**Data entries**
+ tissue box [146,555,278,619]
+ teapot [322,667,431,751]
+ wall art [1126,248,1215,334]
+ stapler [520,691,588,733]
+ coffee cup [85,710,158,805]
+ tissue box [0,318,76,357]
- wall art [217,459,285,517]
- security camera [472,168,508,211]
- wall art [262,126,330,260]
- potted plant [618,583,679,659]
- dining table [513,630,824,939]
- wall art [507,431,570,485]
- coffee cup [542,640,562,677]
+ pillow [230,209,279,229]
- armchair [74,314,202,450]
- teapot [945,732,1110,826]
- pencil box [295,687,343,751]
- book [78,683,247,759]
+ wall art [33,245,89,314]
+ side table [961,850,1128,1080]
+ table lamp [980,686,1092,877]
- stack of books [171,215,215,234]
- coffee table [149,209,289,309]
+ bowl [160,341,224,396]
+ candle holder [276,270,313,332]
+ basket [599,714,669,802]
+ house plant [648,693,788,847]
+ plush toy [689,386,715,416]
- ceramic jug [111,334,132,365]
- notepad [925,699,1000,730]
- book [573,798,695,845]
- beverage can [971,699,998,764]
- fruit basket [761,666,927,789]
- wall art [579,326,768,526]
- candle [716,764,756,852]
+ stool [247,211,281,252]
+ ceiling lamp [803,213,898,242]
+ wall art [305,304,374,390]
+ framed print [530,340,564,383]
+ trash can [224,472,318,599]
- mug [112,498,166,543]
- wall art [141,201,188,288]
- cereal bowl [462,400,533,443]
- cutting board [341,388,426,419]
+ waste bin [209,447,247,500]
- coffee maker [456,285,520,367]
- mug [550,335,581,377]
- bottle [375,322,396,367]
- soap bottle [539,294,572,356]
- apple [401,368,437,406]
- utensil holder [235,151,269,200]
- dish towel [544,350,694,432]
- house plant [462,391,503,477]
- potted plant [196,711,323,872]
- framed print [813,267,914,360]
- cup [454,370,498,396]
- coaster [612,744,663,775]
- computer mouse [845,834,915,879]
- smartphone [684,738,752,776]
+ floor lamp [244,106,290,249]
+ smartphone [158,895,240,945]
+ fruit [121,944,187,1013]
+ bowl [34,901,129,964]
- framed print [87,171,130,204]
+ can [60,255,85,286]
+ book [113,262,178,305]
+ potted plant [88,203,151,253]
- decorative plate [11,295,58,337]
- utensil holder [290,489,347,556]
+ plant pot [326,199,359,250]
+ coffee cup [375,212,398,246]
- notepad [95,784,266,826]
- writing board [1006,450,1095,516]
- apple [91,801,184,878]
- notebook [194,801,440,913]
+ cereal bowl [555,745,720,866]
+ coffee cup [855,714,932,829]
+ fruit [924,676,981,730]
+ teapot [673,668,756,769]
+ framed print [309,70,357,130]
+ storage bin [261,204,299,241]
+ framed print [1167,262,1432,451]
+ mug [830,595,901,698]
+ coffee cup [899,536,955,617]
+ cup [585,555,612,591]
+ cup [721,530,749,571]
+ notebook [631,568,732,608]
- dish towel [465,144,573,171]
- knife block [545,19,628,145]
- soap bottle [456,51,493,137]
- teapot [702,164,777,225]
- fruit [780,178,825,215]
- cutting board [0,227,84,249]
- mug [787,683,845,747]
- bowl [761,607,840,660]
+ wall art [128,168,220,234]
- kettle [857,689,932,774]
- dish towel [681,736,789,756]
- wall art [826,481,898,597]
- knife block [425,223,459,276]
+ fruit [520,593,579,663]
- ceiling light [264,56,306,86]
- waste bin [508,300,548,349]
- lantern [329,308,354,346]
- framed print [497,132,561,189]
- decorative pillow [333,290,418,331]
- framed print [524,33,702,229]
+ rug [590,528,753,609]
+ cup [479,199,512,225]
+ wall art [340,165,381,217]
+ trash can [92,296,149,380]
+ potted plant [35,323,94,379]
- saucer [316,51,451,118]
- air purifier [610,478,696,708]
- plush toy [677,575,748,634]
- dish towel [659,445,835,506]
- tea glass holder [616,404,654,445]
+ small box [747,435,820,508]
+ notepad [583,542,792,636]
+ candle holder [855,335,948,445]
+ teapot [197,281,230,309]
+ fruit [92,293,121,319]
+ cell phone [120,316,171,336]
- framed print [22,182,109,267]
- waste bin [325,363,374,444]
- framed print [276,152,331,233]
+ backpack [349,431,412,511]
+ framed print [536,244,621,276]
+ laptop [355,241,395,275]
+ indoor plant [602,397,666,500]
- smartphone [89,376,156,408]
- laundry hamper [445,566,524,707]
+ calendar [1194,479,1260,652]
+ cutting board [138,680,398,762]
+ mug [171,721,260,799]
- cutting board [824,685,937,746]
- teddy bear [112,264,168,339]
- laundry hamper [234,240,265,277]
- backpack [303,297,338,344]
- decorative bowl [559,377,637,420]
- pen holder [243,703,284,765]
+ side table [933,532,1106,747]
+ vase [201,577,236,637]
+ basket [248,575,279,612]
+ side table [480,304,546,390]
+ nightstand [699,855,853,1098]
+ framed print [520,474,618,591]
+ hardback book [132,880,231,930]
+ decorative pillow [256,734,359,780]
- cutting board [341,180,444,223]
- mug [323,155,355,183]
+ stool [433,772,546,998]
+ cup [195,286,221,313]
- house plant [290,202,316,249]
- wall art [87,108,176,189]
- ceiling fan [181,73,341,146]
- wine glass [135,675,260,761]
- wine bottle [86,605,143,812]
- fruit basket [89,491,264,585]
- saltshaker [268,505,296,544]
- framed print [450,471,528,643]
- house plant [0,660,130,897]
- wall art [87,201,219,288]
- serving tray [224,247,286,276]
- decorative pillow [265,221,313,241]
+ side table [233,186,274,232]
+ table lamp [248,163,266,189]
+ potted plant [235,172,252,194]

**What the exercise asks**
Please output every record, keeping each line exact.

**Answer to this task**
+ tissue box [146,555,278,619]
+ teapot [322,667,431,751]
+ wall art [1126,248,1215,334]
+ stapler [520,691,588,733]
+ coffee cup [85,710,158,805]
+ tissue box [0,318,76,357]
- wall art [217,459,285,517]
- security camera [472,168,508,211]
- wall art [262,126,330,260]
- potted plant [618,583,679,659]
- dining table [513,630,824,939]
- wall art [507,431,570,485]
- coffee cup [542,640,562,677]
+ pillow [230,209,279,229]
- armchair [74,314,202,450]
- teapot [945,732,1110,826]
- pencil box [295,687,343,751]
- book [78,683,247,759]
+ wall art [33,245,89,314]
+ side table [961,850,1128,1080]
+ table lamp [980,686,1092,877]
- stack of books [171,215,215,234]
- coffee table [149,209,289,309]
+ bowl [160,341,224,396]
+ candle holder [276,270,313,332]
+ basket [599,714,669,802]
+ house plant [648,693,788,847]
+ plush toy [689,386,715,416]
- ceramic jug [111,334,132,365]
- notepad [925,699,1000,730]
- book [573,798,695,845]
- beverage can [971,699,998,764]
- fruit basket [761,666,927,789]
- wall art [579,326,768,526]
- candle [716,764,756,852]
+ stool [247,211,281,252]
+ ceiling lamp [803,213,898,242]
+ wall art [305,304,374,390]
+ framed print [530,340,564,383]
+ trash can [224,472,318,599]
- mug [112,498,166,543]
- wall art [141,201,188,288]
- cereal bowl [462,400,533,443]
- cutting board [341,388,426,419]
+ waste bin [209,447,247,500]
- coffee maker [456,285,520,367]
- mug [550,335,581,377]
- bottle [375,322,396,367]
- soap bottle [539,294,572,356]
- apple [401,368,437,406]
- utensil holder [235,151,269,200]
- dish towel [544,350,694,432]
- house plant [462,391,503,477]
- potted plant [196,711,323,872]
- framed print [813,267,914,360]
- cup [454,370,498,396]
- coaster [612,744,663,775]
- computer mouse [845,834,915,879]
- smartphone [684,738,752,776]
+ floor lamp [244,106,290,249]
+ smartphone [158,895,240,945]
+ fruit [121,944,187,1013]
+ bowl [34,901,129,964]
- framed print [87,171,130,204]
+ can [60,255,85,286]
+ book [113,262,178,305]
+ potted plant [88,203,151,253]
- decorative plate [11,295,58,337]
- utensil holder [290,489,347,556]
+ plant pot [326,199,359,250]
+ coffee cup [375,212,398,246]
- notepad [95,784,266,826]
- writing board [1006,450,1095,516]
- apple [91,801,184,878]
- notebook [194,801,440,913]
+ cereal bowl [555,745,720,866]
+ coffee cup [855,714,932,829]
+ fruit [924,676,981,730]
+ teapot [673,668,756,769]
+ framed print [309,70,357,130]
+ storage bin [261,204,299,241]
+ framed print [1167,262,1432,451]
+ mug [830,595,901,698]
+ coffee cup [899,536,955,617]
+ cup [585,555,612,591]
+ cup [721,530,749,571]
+ notebook [631,568,732,608]
- dish towel [465,144,573,171]
- knife block [545,19,628,145]
- soap bottle [456,51,493,137]
- teapot [702,164,777,225]
- fruit [780,178,825,215]
- cutting board [0,227,84,249]
- mug [787,683,845,747]
- bowl [761,607,840,660]
+ wall art [128,168,220,234]
- kettle [857,689,932,774]
- dish towel [681,736,789,756]
- wall art [826,481,898,597]
- knife block [425,223,459,276]
+ fruit [520,593,579,663]
- ceiling light [264,56,306,86]
- waste bin [508,300,548,349]
- lantern [329,308,354,346]
- framed print [497,132,561,189]
- decorative pillow [333,290,418,331]
- framed print [524,33,702,229]
+ rug [590,528,753,609]
+ cup [479,199,512,225]
+ wall art [340,165,381,217]
+ trash can [92,296,149,380]
+ potted plant [35,323,94,379]
- saucer [316,51,451,118]
- air purifier [610,478,696,708]
- plush toy [677,575,748,634]
- dish towel [659,445,835,506]
- tea glass holder [616,404,654,445]
+ small box [747,435,820,508]
+ notepad [583,542,792,636]
+ candle holder [855,335,948,445]
+ teapot [197,281,230,309]
+ fruit [92,293,121,319]
+ cell phone [120,316,171,336]
- framed print [22,182,109,267]
- waste bin [325,363,374,444]
- framed print [276,152,331,233]
+ backpack [349,431,412,511]
+ framed print [536,244,621,276]
+ laptop [355,241,395,275]
+ indoor plant [602,397,666,500]
- smartphone [89,376,156,408]
- laundry hamper [445,566,524,707]
+ calendar [1194,479,1260,652]
+ cutting board [138,680,398,762]
+ mug [171,721,260,799]
- cutting board [824,685,937,746]
- teddy bear [112,264,168,339]
- laundry hamper [234,240,265,277]
- backpack [303,297,338,344]
- decorative bowl [559,377,637,420]
- pen holder [243,703,284,765]
+ side table [933,532,1106,747]
+ vase [201,577,236,637]
+ basket [248,575,279,612]
+ side table [480,304,546,390]
+ nightstand [699,855,853,1098]
+ framed print [520,474,618,591]
+ hardback book [132,880,231,930]
+ decorative pillow [256,734,359,780]
- cutting board [341,180,444,223]
- mug [323,155,355,183]
+ stool [433,772,546,998]
+ cup [195,286,221,313]
- house plant [290,202,316,249]
- wall art [87,108,176,189]
- ceiling fan [181,73,341,146]
- wine glass [135,675,260,761]
- wine bottle [86,605,143,812]
- fruit basket [89,491,264,585]
- saltshaker [268,505,296,544]
- framed print [450,471,528,643]
- house plant [0,660,130,897]
- wall art [87,201,219,288]
- serving tray [224,247,286,276]
- decorative pillow [265,221,313,241]
+ side table [233,186,274,232]
+ table lamp [248,163,266,189]
+ potted plant [235,172,252,194]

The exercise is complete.